If the objective is to spy on a third party without the purpose being legitimate and provided for in a regulation, no. We cannot spy on the neighbor on the fifth floor no matter how much we dislike what he does. But even if there is a legitimate purpose, such as ensuring national security or protecting the rights of third parties, not everything goes.
We need a rule that provides espionage, that contains adequate guarantees to avoid injuring fundamental rights and that ensures that the means used must pass the proportionality test. Pegasus is disproportionate and does not get over it; due to its own characteristics, it does not comply with European privacy protection standards. But what about other systems?
In the case of Spain, there is a forecast of to spy, but the guarantee of rights must be ensured. It is not only that the Spanish Constitution guarantees fundamental rights, but that there are rules that regulate the National Security Strategy, the CNI as the competent body, official secrets, as well as electronic communications, their interception and data protection in the field penalty (and out of it). We can criticize the clarity and quality of the rules, but there are, there are.

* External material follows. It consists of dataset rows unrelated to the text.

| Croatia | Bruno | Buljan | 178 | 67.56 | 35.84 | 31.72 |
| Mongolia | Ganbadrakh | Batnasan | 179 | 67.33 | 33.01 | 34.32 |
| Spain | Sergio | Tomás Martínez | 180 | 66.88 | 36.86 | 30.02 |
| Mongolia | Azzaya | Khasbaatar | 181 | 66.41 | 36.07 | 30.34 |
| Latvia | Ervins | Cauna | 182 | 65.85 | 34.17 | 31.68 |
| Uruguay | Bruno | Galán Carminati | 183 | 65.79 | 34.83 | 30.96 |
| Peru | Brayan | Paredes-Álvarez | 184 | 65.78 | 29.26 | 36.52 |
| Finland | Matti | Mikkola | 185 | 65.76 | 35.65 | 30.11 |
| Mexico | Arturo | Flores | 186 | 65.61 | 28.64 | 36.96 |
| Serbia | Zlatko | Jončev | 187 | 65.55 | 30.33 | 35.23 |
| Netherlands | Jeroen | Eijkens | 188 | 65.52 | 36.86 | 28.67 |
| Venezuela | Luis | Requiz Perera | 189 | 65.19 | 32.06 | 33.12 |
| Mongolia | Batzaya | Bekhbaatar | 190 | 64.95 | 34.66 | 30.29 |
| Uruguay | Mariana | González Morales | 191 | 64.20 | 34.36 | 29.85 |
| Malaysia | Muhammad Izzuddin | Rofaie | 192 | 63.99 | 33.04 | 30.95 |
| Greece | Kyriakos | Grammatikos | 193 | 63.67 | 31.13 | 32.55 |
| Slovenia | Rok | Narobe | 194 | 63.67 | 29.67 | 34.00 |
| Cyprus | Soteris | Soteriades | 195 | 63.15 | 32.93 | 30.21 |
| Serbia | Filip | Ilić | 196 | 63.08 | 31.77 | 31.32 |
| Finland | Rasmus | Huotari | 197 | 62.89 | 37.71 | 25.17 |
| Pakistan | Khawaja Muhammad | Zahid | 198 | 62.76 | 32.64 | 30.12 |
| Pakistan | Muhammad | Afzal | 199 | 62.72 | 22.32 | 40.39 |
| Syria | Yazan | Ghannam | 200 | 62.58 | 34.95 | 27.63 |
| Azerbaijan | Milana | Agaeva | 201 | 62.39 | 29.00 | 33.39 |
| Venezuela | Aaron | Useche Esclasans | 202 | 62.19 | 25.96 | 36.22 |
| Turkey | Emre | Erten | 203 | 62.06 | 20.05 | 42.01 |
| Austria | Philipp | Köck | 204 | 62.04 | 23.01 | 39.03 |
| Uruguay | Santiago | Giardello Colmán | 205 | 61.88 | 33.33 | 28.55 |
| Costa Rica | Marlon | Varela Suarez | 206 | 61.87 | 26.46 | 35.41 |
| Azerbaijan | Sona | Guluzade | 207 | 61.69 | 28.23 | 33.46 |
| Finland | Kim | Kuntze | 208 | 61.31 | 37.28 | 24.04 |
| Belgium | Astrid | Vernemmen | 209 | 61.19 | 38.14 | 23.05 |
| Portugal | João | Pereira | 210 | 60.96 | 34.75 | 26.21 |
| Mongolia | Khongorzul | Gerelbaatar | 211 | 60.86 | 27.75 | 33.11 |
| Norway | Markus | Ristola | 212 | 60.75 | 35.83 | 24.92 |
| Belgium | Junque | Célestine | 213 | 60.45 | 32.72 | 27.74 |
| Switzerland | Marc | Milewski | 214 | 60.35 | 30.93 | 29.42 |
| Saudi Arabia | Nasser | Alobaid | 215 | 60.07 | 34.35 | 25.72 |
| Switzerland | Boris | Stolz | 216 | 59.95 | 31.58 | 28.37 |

Given that it seems undeniable that surveillance systems are necessary to guarantee the stability of States, if they finally decide to use them, only guarantees remain.
Among the guarantees to be reinforced, cited in the Observations of the European Data Protection Supervisor of 2022, the following stand out:
strengthen its effective supervision through data protection authorities and judicial controls before and after its use;
strictly apply data protection regulations;
reduce the risk that the data obtained with these programs reach databases located in the European Union;
and, finally, empower civil society to learn about the use of these systems.
We are configuring the parameters of privacy in a digitized world open to new threats that shake the stability of States, but we must avoid turning our democratic States into police States. Otherwise, as the European Court of Human Rights already ruled in the Klass case, we run the risk of “destroying democracy with the intention of defending it”.